As I walked out the door on Thursday at 11:15, I said, “I love you, Pawpaw.”

He said, “Well I love you too.”

I said, “Don’t go anywhere until I get back.”

He said, “Well I’m not in any hurry.”

At 12:15, my mom called to tell me that I needed to get home RIGHT NOW.  For anyone who wants to know, my car will hit 100 mph.  Sorry, Law Inforcement Guy that I passed on the way home.  I had to get to home.

Pawpaw went home to Jesus that afternoon.  I was there holding his hand, and I am so glad I was there for him.  Temple Grandin can wait, Pawpaw couldn’t – he had suddenly gotten into a pretty big hurry.

About thirty minutes after he passed, my brother walked into the room holding that missing puzzle piece.  He had found it sitting smack dab in the middle of the couch.  Everyone had sat on the couch in the last week and a half.  I had just walked in twenty minutes before, looked at the couch debating where to sit, and there had been nothing there.

We all cried.  I said that Pawpaw got to Heaven and said, “God, where is that puzzle piece?  I’m going to put that piece in!”

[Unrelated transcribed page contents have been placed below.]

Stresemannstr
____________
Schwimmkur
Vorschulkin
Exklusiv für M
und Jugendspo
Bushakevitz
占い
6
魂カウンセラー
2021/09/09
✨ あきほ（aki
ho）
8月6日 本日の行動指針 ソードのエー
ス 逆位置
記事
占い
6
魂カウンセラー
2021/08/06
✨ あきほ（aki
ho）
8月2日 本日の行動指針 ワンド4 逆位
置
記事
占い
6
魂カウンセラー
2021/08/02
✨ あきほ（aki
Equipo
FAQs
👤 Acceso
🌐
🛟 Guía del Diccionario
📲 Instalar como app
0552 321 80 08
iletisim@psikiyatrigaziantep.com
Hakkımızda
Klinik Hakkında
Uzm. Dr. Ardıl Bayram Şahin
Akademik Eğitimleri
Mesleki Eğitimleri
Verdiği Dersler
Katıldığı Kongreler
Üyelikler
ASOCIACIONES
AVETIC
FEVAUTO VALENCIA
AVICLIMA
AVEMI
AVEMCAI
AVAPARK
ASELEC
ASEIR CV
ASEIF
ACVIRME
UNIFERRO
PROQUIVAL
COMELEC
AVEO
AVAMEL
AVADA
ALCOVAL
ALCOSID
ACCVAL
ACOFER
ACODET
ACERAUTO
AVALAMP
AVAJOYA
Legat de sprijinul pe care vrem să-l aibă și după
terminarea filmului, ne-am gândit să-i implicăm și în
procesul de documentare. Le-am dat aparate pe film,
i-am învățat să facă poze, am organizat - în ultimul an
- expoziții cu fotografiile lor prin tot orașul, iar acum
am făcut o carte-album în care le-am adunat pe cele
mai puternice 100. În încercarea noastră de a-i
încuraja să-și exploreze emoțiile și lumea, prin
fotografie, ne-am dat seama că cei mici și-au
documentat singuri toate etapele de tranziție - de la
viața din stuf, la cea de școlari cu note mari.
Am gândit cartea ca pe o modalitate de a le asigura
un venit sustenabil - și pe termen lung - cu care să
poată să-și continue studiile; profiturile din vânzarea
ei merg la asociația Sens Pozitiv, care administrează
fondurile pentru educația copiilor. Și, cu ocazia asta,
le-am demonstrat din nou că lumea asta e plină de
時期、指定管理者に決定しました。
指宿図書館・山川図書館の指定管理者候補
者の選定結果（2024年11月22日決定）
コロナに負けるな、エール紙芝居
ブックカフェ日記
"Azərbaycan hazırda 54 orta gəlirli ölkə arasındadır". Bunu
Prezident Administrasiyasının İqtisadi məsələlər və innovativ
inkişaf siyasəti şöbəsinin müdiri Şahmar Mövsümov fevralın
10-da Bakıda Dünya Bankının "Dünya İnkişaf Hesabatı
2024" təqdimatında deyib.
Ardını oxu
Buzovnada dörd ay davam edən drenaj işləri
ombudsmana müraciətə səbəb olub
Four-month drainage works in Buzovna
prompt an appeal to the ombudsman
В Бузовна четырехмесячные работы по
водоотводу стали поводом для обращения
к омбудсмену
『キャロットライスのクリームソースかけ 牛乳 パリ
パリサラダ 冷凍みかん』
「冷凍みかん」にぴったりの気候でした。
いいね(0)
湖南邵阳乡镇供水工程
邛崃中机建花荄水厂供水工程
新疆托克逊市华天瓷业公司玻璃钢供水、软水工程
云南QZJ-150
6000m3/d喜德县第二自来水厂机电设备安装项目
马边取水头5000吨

I realize that it had probably been stuck in the cushion, or wrapped up in a blanket, but the fact that it showed up right after Pawpaw met Jesus, that was special.

His nurse had been sitting in that spot just prior to the piece being found.  I truly believe that she was Heaven-sent.  She was truly a wonderful, caring person who helped us all through the most horrible day.  Want to know something extra special about her?  She had also sat with my other Pawpaw 18 years ago as he died of cancer.  This lady was special.  Maybe, just maybe, she was the angel that God used to bring us that puzzle piece.

Today is April 2nd, which is Light It Blue Day for Autism Awareness and Acceptance.  You know how important this cause is to me.  The irony is not lost on me – the puzzle piece now has so many special meanings to our family.

Pawpaw loved my boys so very much, and they loved him.  I know that he always worried about Colin.  He always said, “I just wish the little feller could talk.”  I like to think that, this puzzle piece coming back to us exactly when it did, was a message from Pawpaw.  You see, he had been talking to Jesus for a while at that point.  I am sure that Colin had come up in their conversation.  I think Pawpaw was sending us a message:  Our puzzle is now complete, and Colin will be just fine.